John Dos Passos, né en 1896 à Chicago dans une famille aisée, publie Manhattan Transfer en 1925 avec un vif succès, alors qu’il connaît déjà une certaine notoriété après plusieurs romans, en particulier Trois Soldats (Le Castor astral, 2018), qui présentait la machine militaire sous un jour brutal — lui-même s’était engagé comme ambulancier pendant la Grande Guerre. Il est cultivé, éduqué, il a fait tout jeune le « Grand Tour » en Europe : pour l’heure, il est fortement attiré par le communisme, dont il s’éloignera une dizaine d’années plus tard. Bientôt il écrira une pièce consacrée à ce qu’on appellera l’« affaire Sacco et Vanzetti », et en 1930 il publiera Le 42e Parallèle, le premier volume de sa trilogie U.S.A. Qui prolonge, sans nécessairement l’éclipser, l’étonnant Manhattan Transfer.

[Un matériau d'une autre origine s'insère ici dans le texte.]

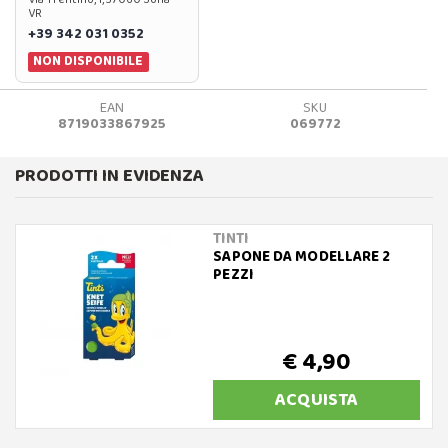
VR
+39 342 031 0352
NON DISPONIBILE
EAN
SKU
8719033867925
069772
PRODOTTI IN EVIDENZA
TINTI
SAPONE DA MODELLARE 2
PEZZI
€ 4,90
ACQUISTA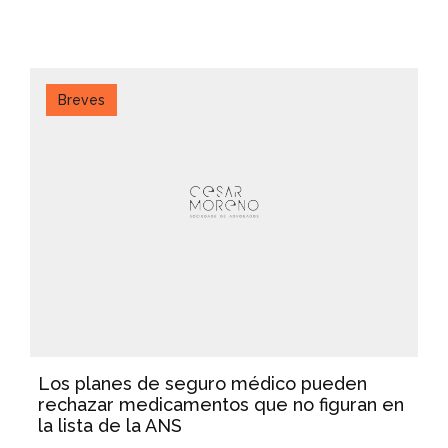
Breves
Los planes de seguro médico pueden
rechazar medicamentos que no figuran en
la lista de la ANS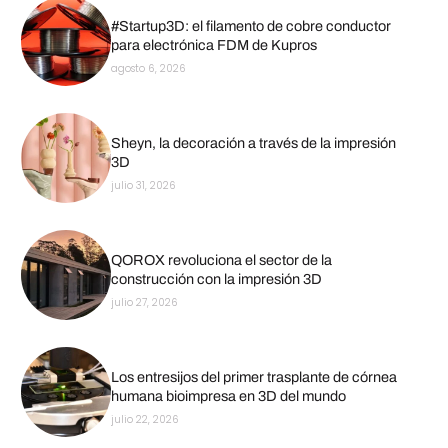
#Startup3D: el filamento de cobre conductor
para electrónica FDM de Kupros
agosto 6, 2026
Sheyn, la decoración a través de la impresión
3D
julio 31, 2026
QOROX revoluciona el sector de la
construcción con la impresión 3D
julio 27, 2026
Los entresijos del primer trasplante de córnea
humana bioimpresa en 3D del mundo
julio 22, 2026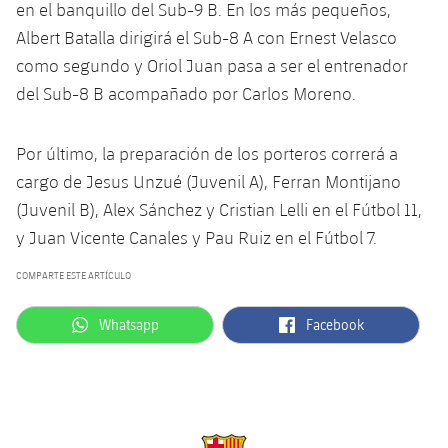
en el banquillo del Sub-9 B. En los más pequeños,
Albert Batalla dirigirá el Sub-8 A con Ernest Velasco
como segundo y Oriol Juan pasa a ser el entrenador
del Sub-8 B acompañado por Carlos Moreno.
Por último, la preparación de los porteros correrá a
cargo de Jesus Unzué (Juvenil A), Ferran Montijano
(Juvenil B), Alex Sánchez y Cristian Lelli en el Fútbol 11,
y Juan Vicente Canales y Pau Ruiz en el Fútbol 7.
COMPARTE ESTE ARTÍCULO
label.aria.whatsapp
label.aria.facebook
Whatsapp
Facebook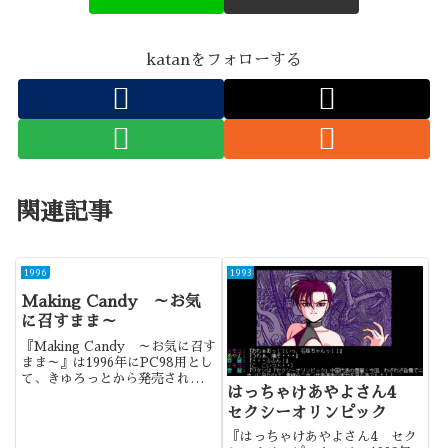
katanをフォローする
関連記事
1996
1993
Making Candy ～お気
に召すまま～
『Making Candy ～お気に召す
まま～』は1996年にPC98用とし
て、きゅろっとから発売されまし
はっちゃけあやよさん4
た。ブランド第2弾で、今作は普
通の女の子との同棲生活です。同
セクシーオリンピック
系統の作品の中でも、バランスの
『はっちゃけあやよさん4 セク
良い作品でしたね。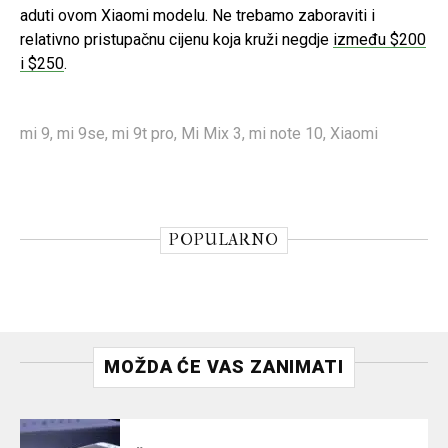
aduti ovom Xiaomi modelu. Ne trebamo zaboraviti i
relativno pristupačnu cijenu koja kruži negdje
između $200
i $250
.
mi 9
,
mi 9se
,
mi 9t pro
,
Mi Mix 3
,
mi note 10
,
Xiaomi
POPULARNO
MOŽDA ĆE VAS ZANIMATI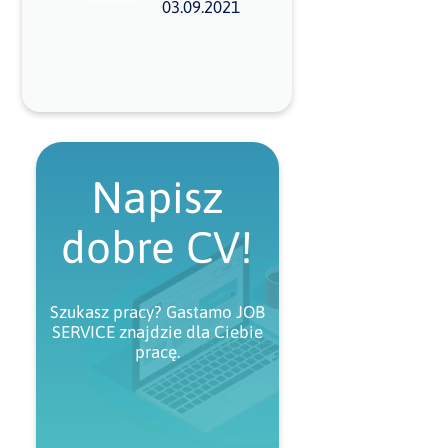
03.09.2021
Napisz
dobre CV!
Szukasz pracy? Gastamo JOB
SERVICE znajdzie dla Ciebie
pracę.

Trente ans de vies multiples à Manhattan, au cœur de New York, « la ville où chacun a sa chance », horrible, violente, classe contre classe, sans merci : de Battery Park face à Ellis Island, la frontière de l’eldorado pour les misérables qui arrivent du monde entier à la poursuite du rêve américain, du vacarme du Lower East Side, de sa puanteur, ses asiles de nuit, ses rades minables où les femmes dansent pour un ticket de quelques cents, au luxe paisible de Washington Square et ses restaurants hors de prix pour noceurs parvenus, Manhattan où d’innombrables destins se heurtent, se mêlent et se perdent dans le tumulte… Avec un récit ni linéaire ni chronologique, Dos Passos témoigne d’une hardiesse à la mesure de son ambition, puisqu’il entreprend de « totaliser » la réalité d’une ville, dans cette succession de moments d’existences et de voix intérieures. Ses descriptions, qu’il s’agisse d’un paysage ou d’un personnage, sont brèves, tranchantes, inoubliables à la manière des plans dans les films de Sergueï Eisenstein, qu’il admirait. Pas de commentaires, pas de considérations psychologiques, mais un montage précis de fragments concrets. Qui disent l’essentiel. Silhouettes fugaces comme on en croise dans la rue ou personnages que l’on retrouve au fil du temps, de l’attentat de Sarajevo à la Prohibition des Roaring Twenties (les « années rugissantes »), ils sont plus de cinquante à être dotés d’un nom ; une dizaine se détachent. Ceux qui échouent, comme Bud le jeune hobo sautant du pont de Brooklyn, Joseph Harland ex-« sorcier de Wall Street » devenu clochard alcoolique, le brillant Stan Emery, qui brûle vif dans une cuite sans fin… Et ceux qui réussissent, comme le laitier Gus McNeil devenu richissime affairiste, Congo le mataf devenu millionnaire, l’avocat tricheur George Baldwin qui se lance en politique… À quel prix s’en sort-on, lorsque l’obsession de l’argent prend la place de tous les rêves ? Ellen Thatcher, jeune actrice prometteuse et douée, renonce au théâtre, renonce à Jimmy Herf qu’elle aime pour le puissant Baldwin qu’elle n’aime pas. Herf, né riche, rêve d’autre chose que d’argent et de sécurité, même s’il ne sait pas au juste de quoi il rêve. À la fin du roman, il s’en va. En stop. Un camion s’arrête. Le chauffeur lui demande « Vous allez loin ? — Sais pas… Assez loin, oui. »
Jean-Paul Sartre disait de Dos Passos qu’il était le plus grand romancier de son temps. On l’avait passablement oublié. Il est à espérer qu’à la faveur de cette nouvelle traduction, due à Philippe Jaworski, on le « redécouvre ». Dans sa vitalité et sa modernité.